**Exercise:**
Only the images are to be dropped; the records themselves must be repeated exactly.

**Listed entries:**
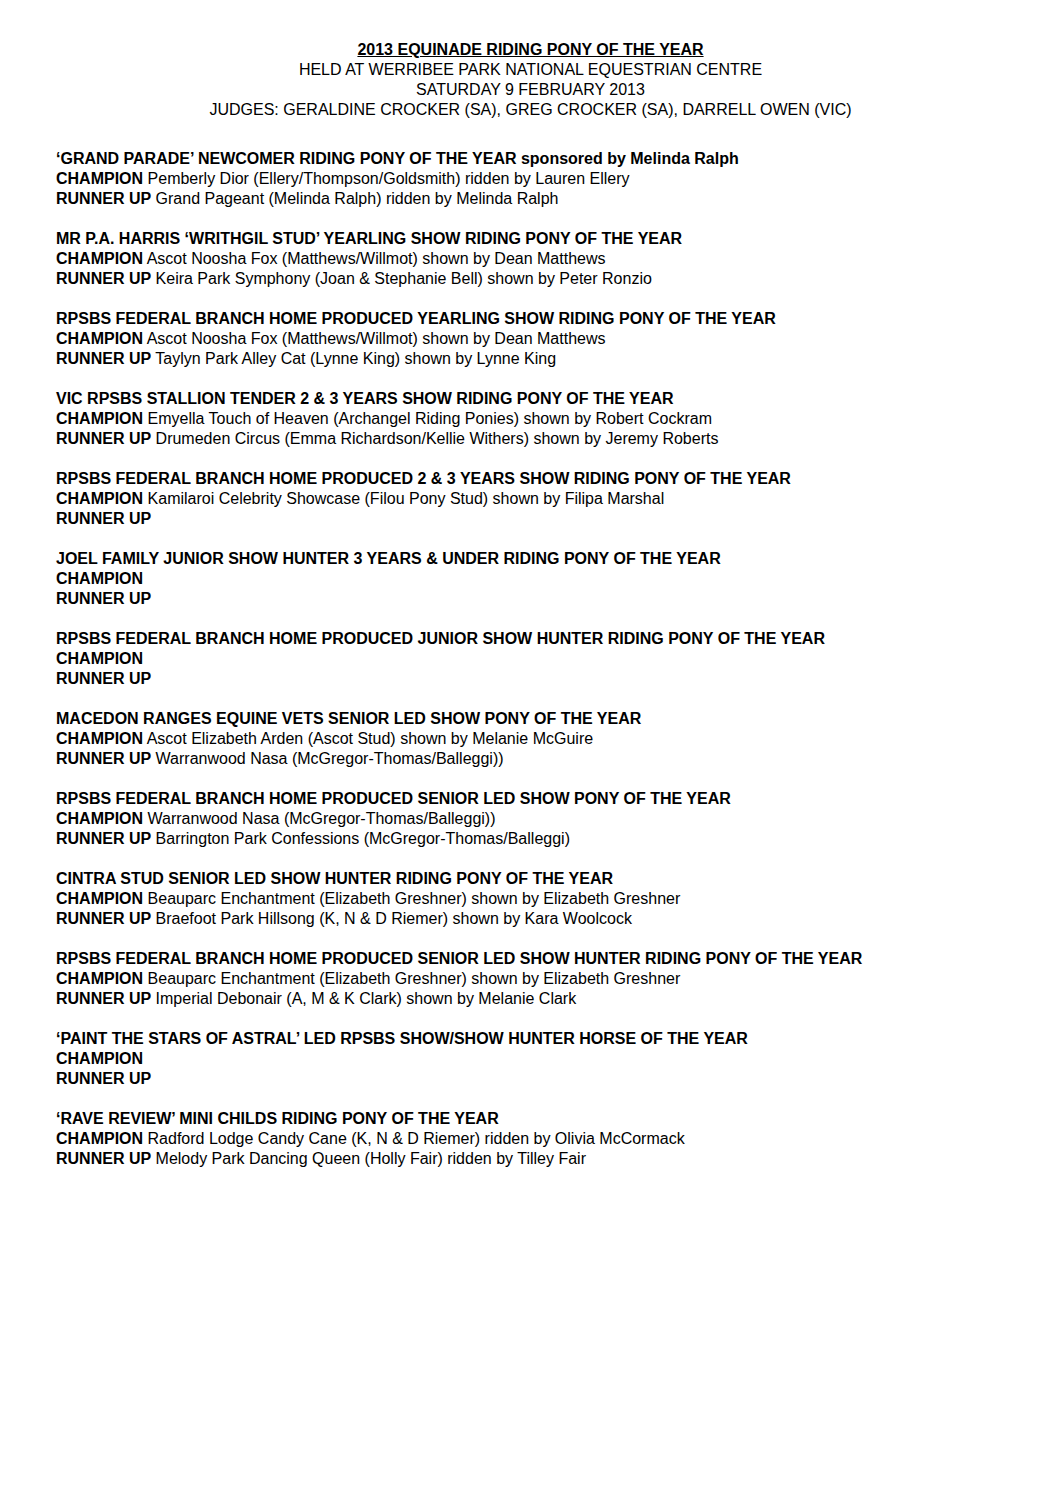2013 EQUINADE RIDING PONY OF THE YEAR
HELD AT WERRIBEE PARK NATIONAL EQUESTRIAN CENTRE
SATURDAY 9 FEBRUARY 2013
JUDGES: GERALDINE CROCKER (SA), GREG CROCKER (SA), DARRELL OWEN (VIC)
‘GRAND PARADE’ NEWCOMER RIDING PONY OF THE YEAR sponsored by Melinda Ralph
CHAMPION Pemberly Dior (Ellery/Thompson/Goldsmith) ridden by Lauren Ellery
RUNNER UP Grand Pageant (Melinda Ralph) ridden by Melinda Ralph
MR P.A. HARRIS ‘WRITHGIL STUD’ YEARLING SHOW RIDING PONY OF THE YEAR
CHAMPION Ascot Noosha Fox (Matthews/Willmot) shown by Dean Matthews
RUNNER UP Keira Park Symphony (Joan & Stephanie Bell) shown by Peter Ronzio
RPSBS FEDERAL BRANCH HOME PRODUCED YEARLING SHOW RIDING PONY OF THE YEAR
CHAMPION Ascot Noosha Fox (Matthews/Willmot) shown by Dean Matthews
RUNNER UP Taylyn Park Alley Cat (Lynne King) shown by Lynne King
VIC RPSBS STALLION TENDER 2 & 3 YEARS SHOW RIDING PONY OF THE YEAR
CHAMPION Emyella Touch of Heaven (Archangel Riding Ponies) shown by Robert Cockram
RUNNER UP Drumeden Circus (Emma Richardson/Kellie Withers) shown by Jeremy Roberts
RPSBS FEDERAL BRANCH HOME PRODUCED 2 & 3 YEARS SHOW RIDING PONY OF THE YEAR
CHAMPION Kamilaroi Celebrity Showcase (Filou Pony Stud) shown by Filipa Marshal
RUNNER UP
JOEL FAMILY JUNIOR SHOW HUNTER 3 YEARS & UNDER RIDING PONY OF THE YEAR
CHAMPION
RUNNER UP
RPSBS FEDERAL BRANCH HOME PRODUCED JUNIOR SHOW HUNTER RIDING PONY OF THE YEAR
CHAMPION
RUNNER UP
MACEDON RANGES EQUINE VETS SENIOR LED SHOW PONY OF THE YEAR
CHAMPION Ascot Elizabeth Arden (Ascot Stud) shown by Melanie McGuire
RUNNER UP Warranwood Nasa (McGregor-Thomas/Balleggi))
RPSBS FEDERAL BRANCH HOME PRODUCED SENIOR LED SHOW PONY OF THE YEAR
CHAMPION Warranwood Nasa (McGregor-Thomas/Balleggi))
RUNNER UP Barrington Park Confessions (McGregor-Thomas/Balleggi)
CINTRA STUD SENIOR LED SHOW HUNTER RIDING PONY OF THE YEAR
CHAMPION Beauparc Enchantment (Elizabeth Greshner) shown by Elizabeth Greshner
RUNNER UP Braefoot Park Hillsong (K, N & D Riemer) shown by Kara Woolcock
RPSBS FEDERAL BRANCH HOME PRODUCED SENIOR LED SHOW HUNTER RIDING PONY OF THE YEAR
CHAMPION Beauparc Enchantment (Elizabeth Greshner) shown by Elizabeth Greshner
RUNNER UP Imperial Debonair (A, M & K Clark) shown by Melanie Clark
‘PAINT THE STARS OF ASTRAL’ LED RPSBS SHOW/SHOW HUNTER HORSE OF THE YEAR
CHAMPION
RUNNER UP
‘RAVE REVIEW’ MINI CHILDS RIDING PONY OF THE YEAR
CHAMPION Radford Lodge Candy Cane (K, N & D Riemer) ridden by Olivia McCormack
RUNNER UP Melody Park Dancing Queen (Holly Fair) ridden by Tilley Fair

**Exercise solution:**
2013 EQUINADE RIDING PONY OF THE YEAR
HELD AT WERRIBEE PARK NATIONAL EQUESTRIAN CENTRE
SATURDAY 9 FEBRUARY 2013
JUDGES: GERALDINE CROCKER (SA), GREG CROCKER (SA), DARRELL OWEN (VIC)
‘GRAND PARADE’ NEWCOMER RIDING PONY OF THE YEAR sponsored by Melinda Ralph
CHAMPION Pemberly Dior (Ellery/Thompson/Goldsmith) ridden by Lauren Ellery
RUNNER UP Grand Pageant (Melinda Ralph) ridden by Melinda Ralph
MR P.A. HARRIS ‘WRITHGIL STUD’ YEARLING SHOW RIDING PONY OF THE YEAR
CHAMPION Ascot Noosha Fox (Matthews/Willmot) shown by Dean Matthews
RUNNER UP Keira Park Symphony (Joan & Stephanie Bell) shown by Peter Ronzio
RPSBS FEDERAL BRANCH HOME PRODUCED YEARLING SHOW RIDING PONY OF THE YEAR
CHAMPION Ascot Noosha Fox (Matthews/Willmot) shown by Dean Matthews
RUNNER UP Taylyn Park Alley Cat (Lynne King) shown by Lynne King
VIC RPSBS STALLION TENDER 2 & 3 YEARS SHOW RIDING PONY OF THE YEAR
CHAMPION Emyella Touch of Heaven (Archangel Riding Ponies) shown by Robert Cockram
RUNNER UP Drumeden Circus (Emma Richardson/Kellie Withers) shown by Jeremy Roberts
RPSBS FEDERAL BRANCH HOME PRODUCED 2 & 3 YEARS SHOW RIDING PONY OF THE YEAR
CHAMPION Kamilaroi Celebrity Showcase (Filou Pony Stud) shown by Filipa Marshal
RUNNER UP
JOEL FAMILY JUNIOR SHOW HUNTER 3 YEARS & UNDER RIDING PONY OF THE YEAR
CHAMPION
RUNNER UP
RPSBS FEDERAL BRANCH HOME PRODUCED JUNIOR SHOW HUNTER RIDING PONY OF THE YEAR
CHAMPION
RUNNER UP
MACEDON RANGES EQUINE VETS SENIOR LED SHOW PONY OF THE YEAR
CHAMPION Ascot Elizabeth Arden (Ascot Stud) shown by Melanie McGuire
RUNNER UP Warranwood Nasa (McGregor-Thomas/Balleggi))
RPSBS FEDERAL BRANCH HOME PRODUCED SENIOR LED SHOW PONY OF THE YEAR
CHAMPION Warranwood Nasa (McGregor-Thomas/Balleggi))
RUNNER UP Barrington Park Confessions (McGregor-Thomas/Balleggi)
CINTRA STUD SENIOR LED SHOW HUNTER RIDING PONY OF THE YEAR
CHAMPION Beauparc Enchantment (Elizabeth Greshner) shown by Elizabeth Greshner
RUNNER UP Braefoot Park Hillsong (K, N & D Riemer) shown by Kara Woolcock
RPSBS FEDERAL BRANCH HOME PRODUCED SENIOR LED SHOW HUNTER RIDING PONY OF THE YEAR
CHAMPION Beauparc Enchantment (Elizabeth Greshner) shown by Elizabeth Greshner
RUNNER UP Imperial Debonair (A, M & K Clark) shown by Melanie Clark
‘PAINT THE STARS OF ASTRAL’ LED RPSBS SHOW/SHOW HUNTER HORSE OF THE YEAR
CHAMPION
RUNNER UP
‘RAVE REVIEW’ MINI CHILDS RIDING PONY OF THE YEAR
CHAMPION Radford Lodge Candy Cane (K, N & D Riemer) ridden by Olivia McCormack
RUNNER UP Melody Park Dancing Queen (Holly Fair) ridden by Tilley Fair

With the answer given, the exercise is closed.